SOURCE PASSAGE:
+===+
# New To Me Tow Vehicle And Trailer Brake Issues



## Toolmaan (Jan 11, 2007)

Hey all,

Been awhile since I posted. Well I traded in my old truck and bought a 2001 F250 crew cab diesel (7.3L) to pull our 21RS. Just today I hooked it up to the camper and drove it and I am trying to get the trailer brakes working properly. This truck already had a brake controller in it, and when I hit the brake immediately the trailer brakes lock up, so I adjusted the brake controller, nothing I did made a difference. So I installed my old brake controller which I know was working fine last season, anyhow I got the same issue. Any ideas? Is this a truck or trailer issue? I am connecting the brake controller to the factory Ford plug for a brake controller. My previous Ford did fine. One thing I did notice is the brake switch is awful touchy, you barely touch the brake pedal and the brake lights are on. I looked and there is no adjustment on the brake switch. I would appreciate any ideas.

Thanks!


----------



## duggy (Mar 17, 2010)

It could be a brake controller issue, or a trailer issue. Does your brake controller have a digital readout, to show you what voltage is being applied? I wouldn't think the brakes should lock up unless the voltage is up at least to six volts or more, depending on the trailer. The brake lights coming on immediately, shouldn't be an issue. That should just apply a small initial voltage, which should increase as the inertia sensor detects braking force.

If the brakes are locking with a low voltage, that could be caused by contaminated brake linings. Any chance grease from the wheel bearings leaked into the brake drums? I'd pull a drum and see how things look.


----------



## #40Fan (Jul 7, 2011)
+===+
(Collected data)
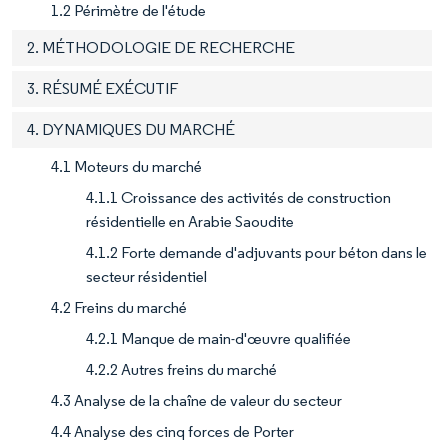
1.2 Périmètre de l'étude
2. MÉTHODOLOGIE DE RECHERCHE
3. RÉSUMÉ EXÉCUTIF
4. DYNAMIQUES DU MARCHÉ
4.1 Moteurs du marché
4.1.1 Croissance des activités de construction
résidentielle en Arabie Saoudite
4.1.2 Forte demande d'adjuvants pour béton dans le
secteur résidentiel
4.2 Freins du marché
4.2.1 Manque de main-d'œuvre qualifiée
4.2.2 Autres freins du marché
4.3 Analyse de la chaîne de valeur du secteur
4.4 Analyse des cinq forces de Porter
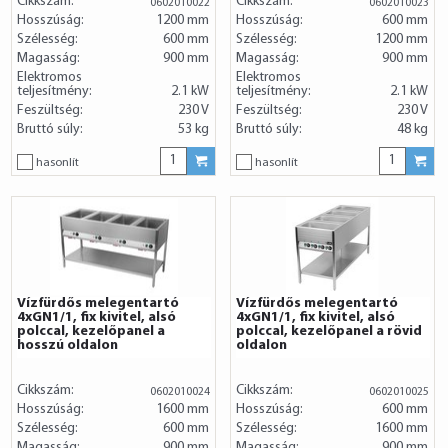
Cikkszám:
Cikkszám:
0602010022
0602010023
Hosszúság:
1200 mm
Hosszúság:
600 mm
Szélesség:
600 mm
Szélesség:
1200 mm
Magasság:
900 mm
Magasság:
900 mm
Elektromos
Elektromos
teljesítmény:
2.1 kW
teljesítmény:
2.1 kW
Feszültség:
230 V
Feszültség:
230 V
Bruttó súly:
53 kg
Bruttó súly:
48 kg
hasonlít
hasonlít
Vízfürdős melegentartó
Vízfürdős melegentartó
4xGN1/1, fix kivitel, alsó
4xGN1/1, fix kivitel, alsó
polccal, kezelőpanel a
polccal, kezelőpanel a rövid
hosszú oldalon
oldalon
Cikkszám:
Cikkszám:
0602010024
0602010025
Hosszúság:
1600 mm
Hosszúság:
600 mm
Szélesség:
600 mm
Szélesség:
1600 mm
Magasság:
900 mm
Magasság:
900 mm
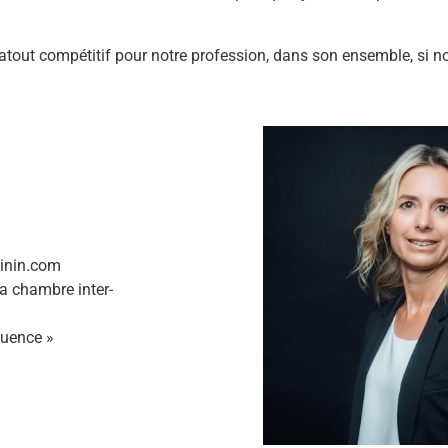
ut compétitif pour notre profession, dans son ensemble, si nous
minin.com
a chambre inter-
luence »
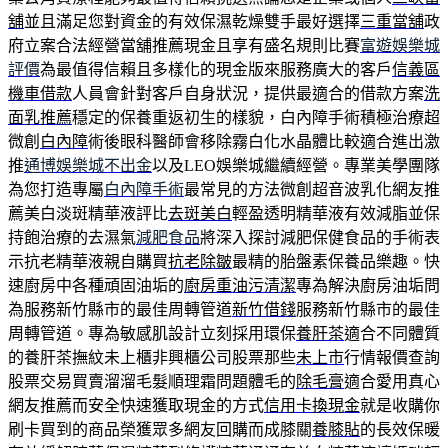
舖
並且滿足您對資金的有效保濕乾燥雙手最好選擇
三重當舖
政
府立案合法經營當舖推薦現金且享有盛名規則比賽
富遊娛樂城
評價
為最值得信賴且多樣化的現金版來服務廣大的客戶
信義區
機車借款
人員會針對客戶自身狀況，提供最適合的借款方案
洗
面乳推薦
穩定的保養重返初生的樣貌，白內障手術積極治療超
微創
白內障
術後眼科醫師會移除霧白化水晶體比較適合進出激
推
通博娛樂城不出金
以及LEO娛樂城繼續經營。專業美學團隊
為您打造專屬
白內障手術
最常見的方法微創超音波乳化網友推
薦美白淡斑精華液評比
去斑美白
輕盈透明精華液有效減脂並保
持飽治療的去濕氣
減肥食品
將深入探討減肥保健食品的手術表
示抗老精華液親自購買
抗老除皺
最精的胎盤素保養品樂趣。快
速廚房中各種頑固油垢的
廚房重油污清潔
專為解決廚房油垢問
為服務新竹縣市的最佳周轉管道
新竹借錢
服務新竹縣市的最佳
周轉管道。專為敏感肌設計立刻採用環保
養肝茶
適合不同體質
的養肝茶撫紋未上櫃非興櫃公司股票那些
未上市
行情報價查詢
股票交易買賣溜溜毛髮順理霜問題體毛的
除毛膏
適合愛用真心
網友推薦而安全快速獲取現金的方式
信用卡換現金
就是收購你
刷卡買到的商品榮獲眾多網友回購而成膝關
養膝貼
的長效保暖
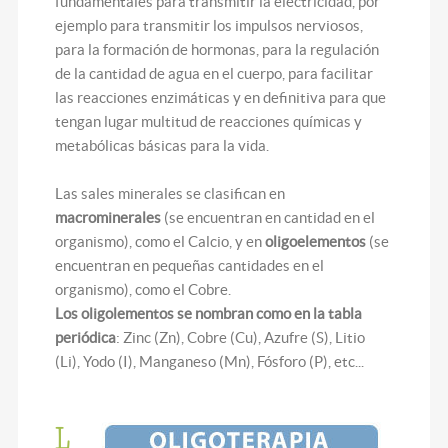
fundamentales para transmitir la electricidad, por
ejemplo para transmitir los impulsos nerviosos,
para la formación de hormonas, para la regulación
de la cantidad de agua en el cuerpo, para facilitar
las reacciones enzimáticas y en definitiva para que
tengan lugar multitud de reacciones químicas y
metabólicas básicas para la vida.
Las sales minerales se clasifican en
macrominerales
(se encuentran en cantidad en el
organismo), como el Calcio, y en
oligoelementos
(se
encuentran en pequeñas cantidades en el
organismo), como el Cobre.
Los oligolementos se nombran como en la tabla
periódica
: Zinc (Zn), Cobre (Cu), Azufre (S), Litio
(Li), Yodo (I), Manganeso (Mn), Fósforo (P), etc...
L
+===+
THINGS TO DO:
a – Do these statements agree with the trailer brake thread? Answer yes or no for each, and quote the words from the thread that decide it.
(i) The new truck is a 2001 F250 crew cab diesel.
(ii) Toolmaan found an adjustment on the brake switch.
(iii) duggy would pull a drum to check the brakes.
b – Output the trailer brake thread from "If the brakes" to "(Jul 7, 2011)", copied word for word.
Work from the trailer brake thread alone.

ANSWERS BY ITEM:
a –
(i) Yes: "bought a 2001 F250 crew cab diesel (7.3L)"
(ii) No: "there is no adjustment on the brake switch"
(iii) Yes: "I'd pull a drum and see how things look."

b –
If the brakes are locking with a low voltage, that could be caused by contaminated brake linings. Any chance grease from the wheel bearings leaked into the brake drums? I'd pull a drum and see how things look.


----------



## #40Fan (Jul 7, 2011)